Initial Assessment

Initial Assessment, Pain Assessment

The initial assessment is when I get to know you. As an assessment specialist, I believe that a complete history, careful movement evaluations, and stability testing are essential foundations for any therapy type.

Understanding Pain Assessment

Most of my clients come in with pain. I consider myself a pain assessment specialist. However, my work is not in managing pain. Instead, I work to discover the root causing of the motor function problems that cause the pain. These include muscle imbalances, scars, ligament problems, joint compression, etc. Pain is incredibly complex and not always related to the movement disorders that I endeavour to rehab. When they are, almost invariably, the pain is not where the problem is. The 90-minute Initial Assessment includes the following:

  • A full history and discussion of current complaints, including pain assessment, analysis of physical discomfort, current movement habits and stressors.
  • A standing posture evaluation.
  • Movement evaluation of global movement patterns, and movement patterns related to the primary complaints
  • Breathing mechanics analysis
  • Reflexive stability testing
  • Core stability evaluation through muscle testing of core muscles


Clients should prepare to share a full history. This history includes accidents (both minor and major), injuries and physical traumas, surgeries and physical complaints from birth. If you are coming in for an initial assessment, you might take some time to compile this history before you arrive. Please ask living parents about birth trauma and early childhood accidents. I also take into account emotional stressors.

Posture Evaluation

Many of my clients find posture evaluation one of the most interesting parts of the initial assessment. The posture evaluation often helps my clients see how aches and pains in different parts of their bodies are tightly related. It begins with an assessment of how the weight is shared in the feet, correlated with the posture of the rest of the body. Along with the client, I examine relationships between the different parts of the body to one another in all three planes. I take care to educate my clients during this process. I also look at rotational patterns at the ankle, pelvis and neck. These can easily create torsion through the whole system. This part of the evaluation will also often include assessment of excessive tone (tension, trigger points, muscle knots) through the body.

Movement Evaluation

Posture Evaluation, Movement Evaluation

After standing posture evaluation, I will assess some basic global movement patterns. In it’s most basic form, the movement evaluation includes the toe touch pattern, the overhead reach pattern and global rotation patterns. If the client comes with pain in a specific area, such as the hip, I would also do a movement assessment of that joint. Orthopedic tests are also sometimes included in this part of the assessment.
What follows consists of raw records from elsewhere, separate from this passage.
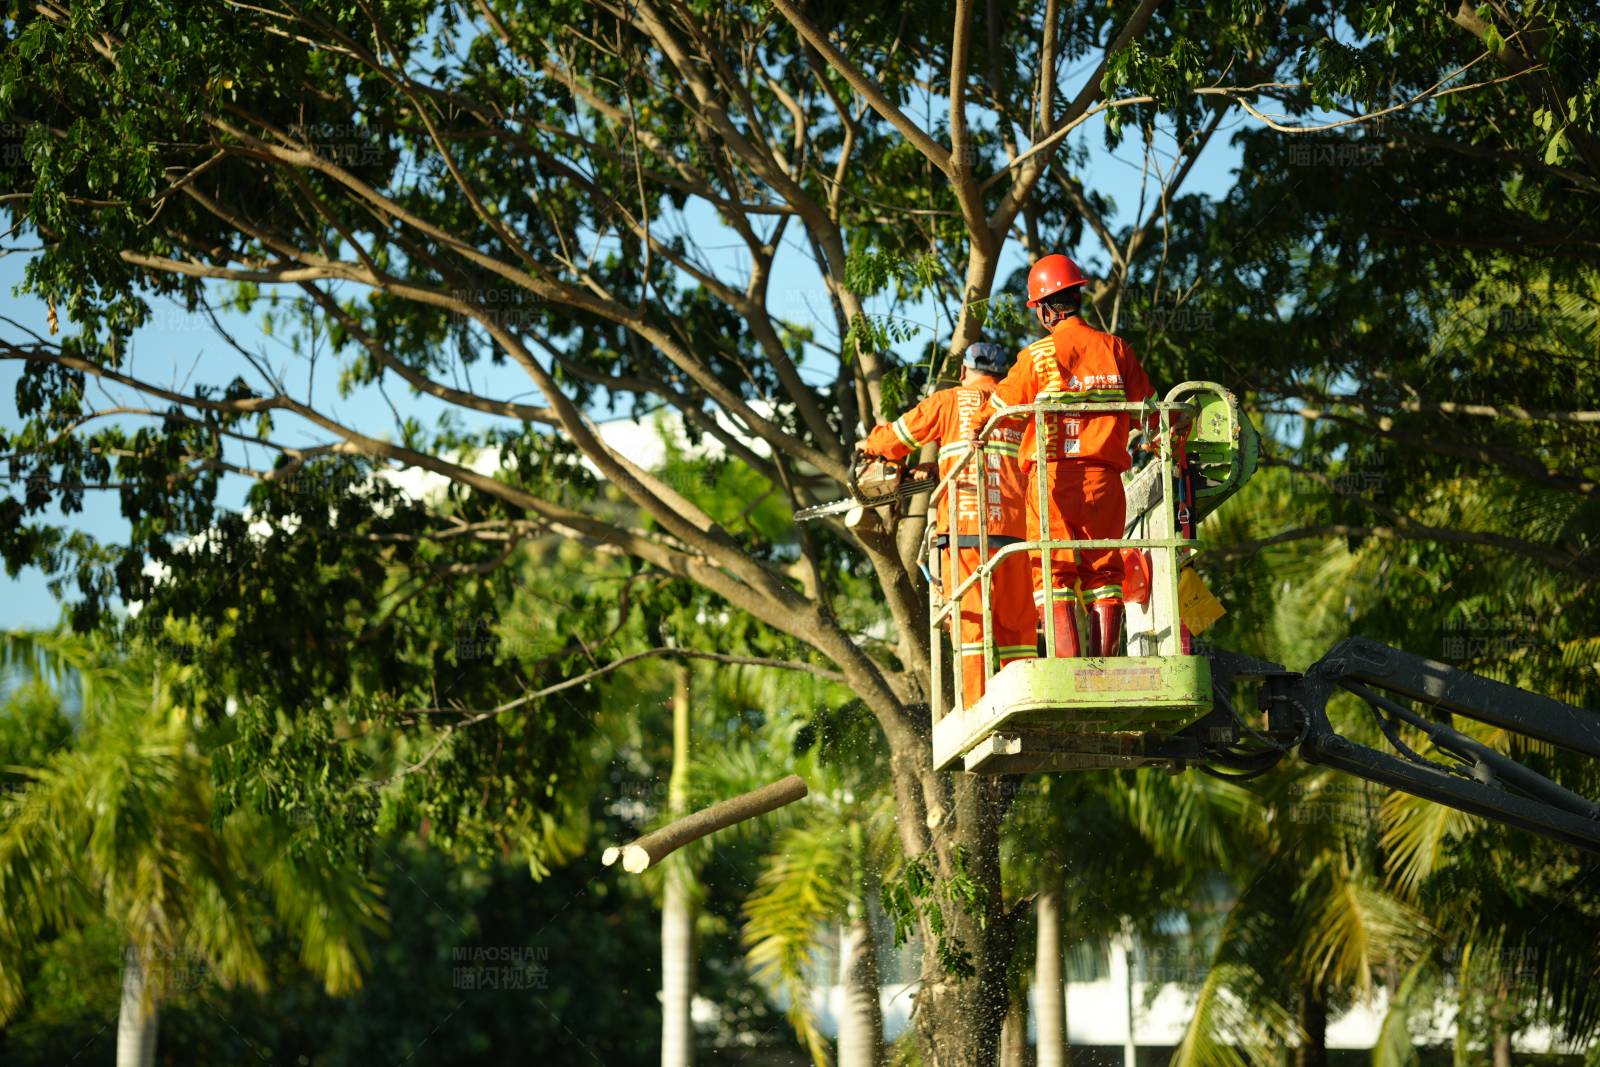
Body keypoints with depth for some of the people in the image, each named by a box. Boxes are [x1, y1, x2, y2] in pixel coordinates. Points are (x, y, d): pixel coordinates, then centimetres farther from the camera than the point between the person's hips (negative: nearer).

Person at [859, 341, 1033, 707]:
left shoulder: (949, 400, 8)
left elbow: (898, 436, 16)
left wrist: (870, 445, 39)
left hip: (965, 526, -3)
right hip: (1013, 527, 3)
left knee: (969, 621, -4)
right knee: (1017, 624, 8)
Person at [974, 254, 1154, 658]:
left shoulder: (1037, 355, -3)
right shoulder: (1116, 349, 5)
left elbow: (998, 407, 6)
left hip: (1052, 475, -3)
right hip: (1105, 477, 3)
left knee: (1054, 575, 0)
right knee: (1103, 572, 8)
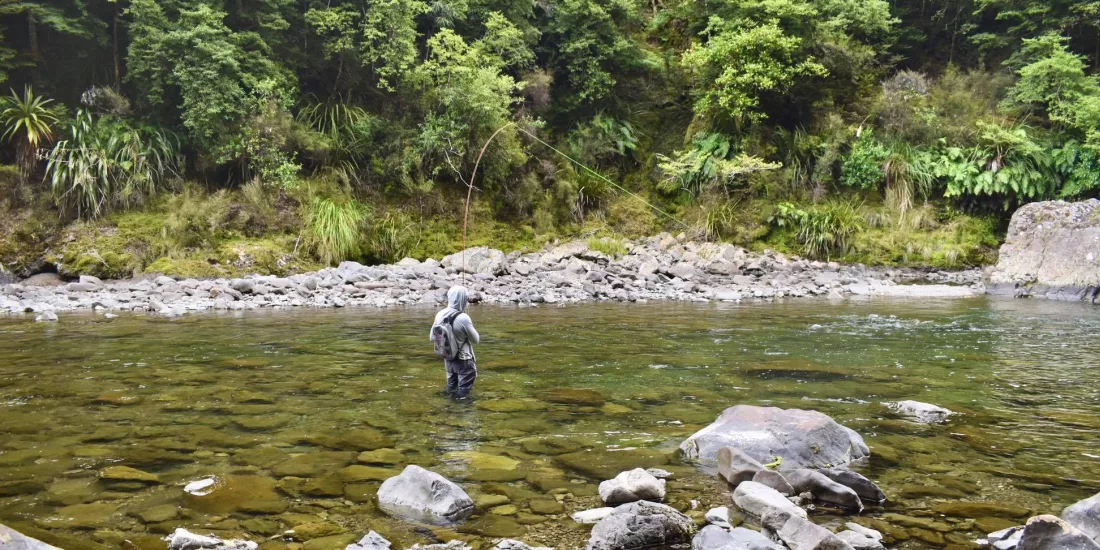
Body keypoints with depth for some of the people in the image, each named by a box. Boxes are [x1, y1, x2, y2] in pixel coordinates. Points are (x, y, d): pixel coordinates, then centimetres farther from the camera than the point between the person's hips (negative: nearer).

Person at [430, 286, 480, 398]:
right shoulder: (463, 318, -27)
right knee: (464, 386, 10)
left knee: (451, 382, 25)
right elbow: (476, 340, -15)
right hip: (463, 359, -6)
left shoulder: (440, 315, -9)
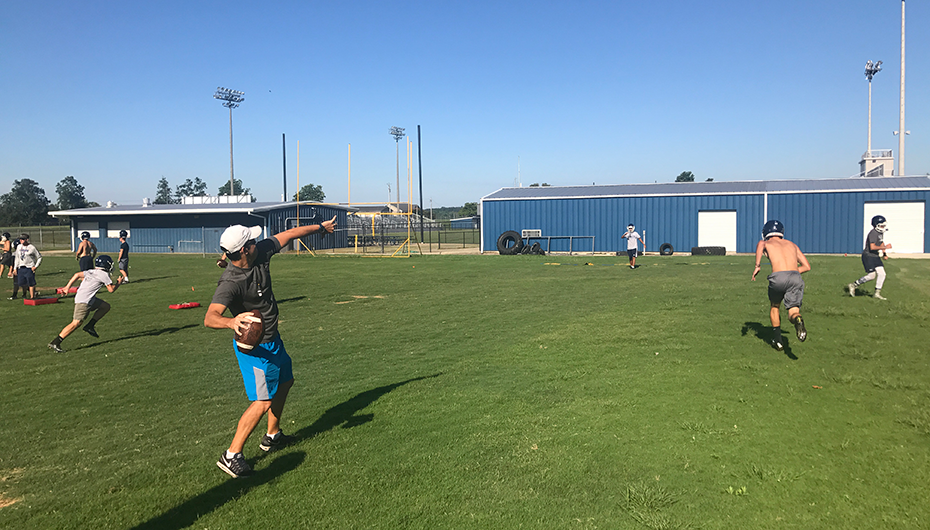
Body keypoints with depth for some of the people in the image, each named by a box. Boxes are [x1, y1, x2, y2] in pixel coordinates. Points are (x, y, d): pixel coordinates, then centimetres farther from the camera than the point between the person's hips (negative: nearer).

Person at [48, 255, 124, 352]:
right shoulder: (104, 274, -6)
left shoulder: (91, 271, 16)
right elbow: (111, 289, -3)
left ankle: (90, 326, 11)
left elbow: (77, 275, 10)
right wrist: (119, 283, 15)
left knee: (106, 306, 16)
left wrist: (67, 287, 12)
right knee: (76, 323, -11)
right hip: (84, 301, -10)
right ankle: (55, 342, -11)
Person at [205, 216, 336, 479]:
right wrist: (232, 322, -63)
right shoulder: (230, 282, -31)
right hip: (254, 347, -9)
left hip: (273, 340, 10)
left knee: (284, 381, 24)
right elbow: (210, 317, -43)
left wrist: (320, 226, 16)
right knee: (263, 401, -11)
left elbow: (289, 234, 5)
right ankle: (231, 455, 2)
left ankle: (273, 436, 41)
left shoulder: (262, 252, -9)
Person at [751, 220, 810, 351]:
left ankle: (778, 340, 27)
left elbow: (761, 244, -7)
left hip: (778, 277, -2)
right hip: (795, 277, 2)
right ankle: (797, 319, -31)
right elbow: (807, 266, 27)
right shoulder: (792, 245, 31)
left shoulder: (766, 243, 21)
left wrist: (757, 265, -7)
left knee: (774, 307, 25)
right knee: (793, 312, 6)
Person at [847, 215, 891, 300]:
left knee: (881, 274, 1)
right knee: (872, 275, -6)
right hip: (868, 256, -9)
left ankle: (877, 293, 9)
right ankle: (853, 285, 9)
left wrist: (884, 253, 17)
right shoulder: (873, 233, -21)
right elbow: (872, 247, -30)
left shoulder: (881, 233, 9)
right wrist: (885, 247, -23)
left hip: (875, 256, 9)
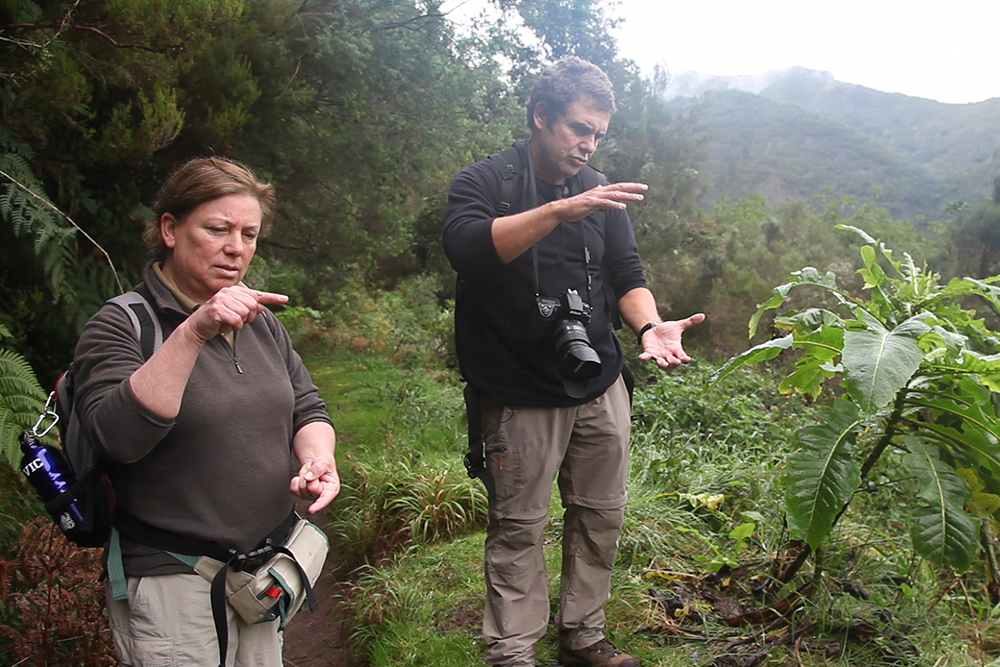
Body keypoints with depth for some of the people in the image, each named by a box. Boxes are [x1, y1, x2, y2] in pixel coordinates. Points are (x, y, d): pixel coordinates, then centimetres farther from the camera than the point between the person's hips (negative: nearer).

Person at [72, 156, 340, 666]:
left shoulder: (262, 324, 8)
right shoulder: (120, 327, -10)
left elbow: (308, 411, 12)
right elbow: (118, 436, -25)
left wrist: (317, 457, -10)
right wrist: (193, 333, -32)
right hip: (170, 583, -6)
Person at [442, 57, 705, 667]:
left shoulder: (600, 192, 11)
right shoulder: (484, 182, -6)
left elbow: (627, 274, 7)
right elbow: (467, 247, -27)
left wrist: (649, 325, -14)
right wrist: (560, 211, -36)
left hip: (600, 386, 6)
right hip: (520, 396, -5)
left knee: (601, 516, 12)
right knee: (518, 527, 3)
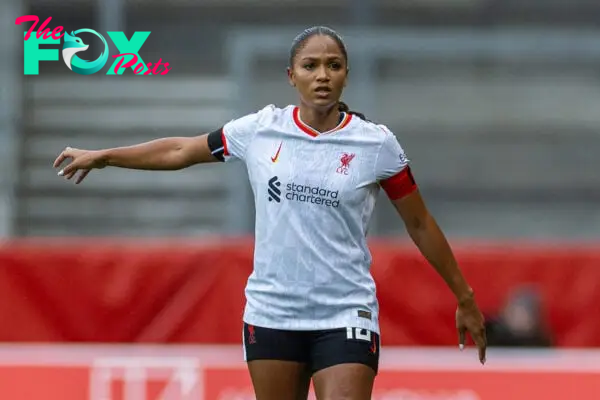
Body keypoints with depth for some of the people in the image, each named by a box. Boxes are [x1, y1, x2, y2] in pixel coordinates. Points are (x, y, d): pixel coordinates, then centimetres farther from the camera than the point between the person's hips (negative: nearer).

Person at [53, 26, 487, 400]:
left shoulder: (376, 143, -4)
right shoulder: (260, 130, 1)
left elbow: (420, 224, 6)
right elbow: (180, 151, 16)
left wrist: (464, 298, 9)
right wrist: (102, 156, 19)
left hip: (345, 317, -3)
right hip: (271, 311, 3)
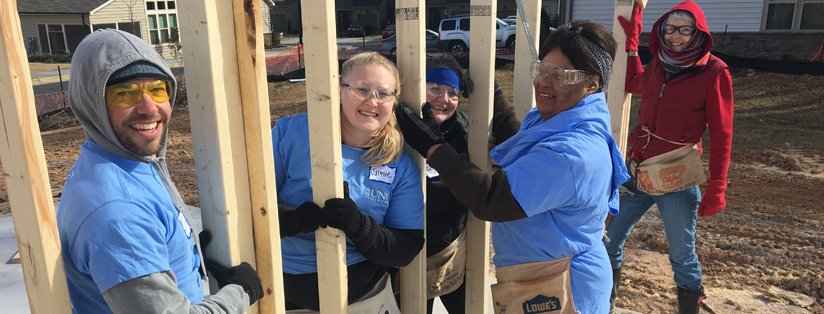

Breathing Mechanics Analysis

Breathing is our most fundamental movement habit. It exists in both the realm of conscious and unconscious movement. It has a very high priority in organizing motor function. Further, breathing also establishes the foundation for core stability. Breathing mechanics analysis is included in this first session as well. Breathing mechanics can consist of 1) testing motor function of the respiratory diaphragm, 2) testing neural patency of muscles of exhalation and their coordination with the respiratory diaphragm 3) assessing movement capacity in the abdomen and thorax 4) CO2 tolerance assessment, and 5) vagal tone assessment.

Reflexive Stability Testing

Reflexive stability testing is also called perturbation. It assesses a client’s ability to recover from an external disturbance to stability with reactive postural control. Moreover, it offers key information on core stability. I begin this type of testing in a neutral standing position, and progress it to split stance and single leg stance testing. Those with lack of reflexive stability are more likely to fall following a loss of balance. However, the client might be unaware of their lack of stability because of compensation patterns that can hide it in routine movement. Reflexive stability testing can allow me, as an assessor, to hone in on areas of particular significant to global motor control issues.

Initial and Follow Up sessions may also include:

  • Assessment for radiculopathy and peripheral nerve entrapment
  • Eye movement exams
  • Jaw movement assessments
  • Instruction on self release techniques

  • Corrective strategies such as myofascial release and pin and stretch release
  • Scar release and rehabilitation
  • Guided neuromotor activation
  • Corrective exercise
  • Breathing exercises and drills

FAQ – Frequently Asked Questions

  1. How long is the Initial Assessment? The initial Assessment is 90 minutes long.
  2. How much does the Initial Assessment Cost? The costs of this session is $150 including HST. Read more about Fees here.
  3. Does the Initial Assessment include rehab and exercises? Usually there is time for corrections and exercises during the first session. However, occasionally there isn’t enough time. In this case corrections will be done during a follow up session.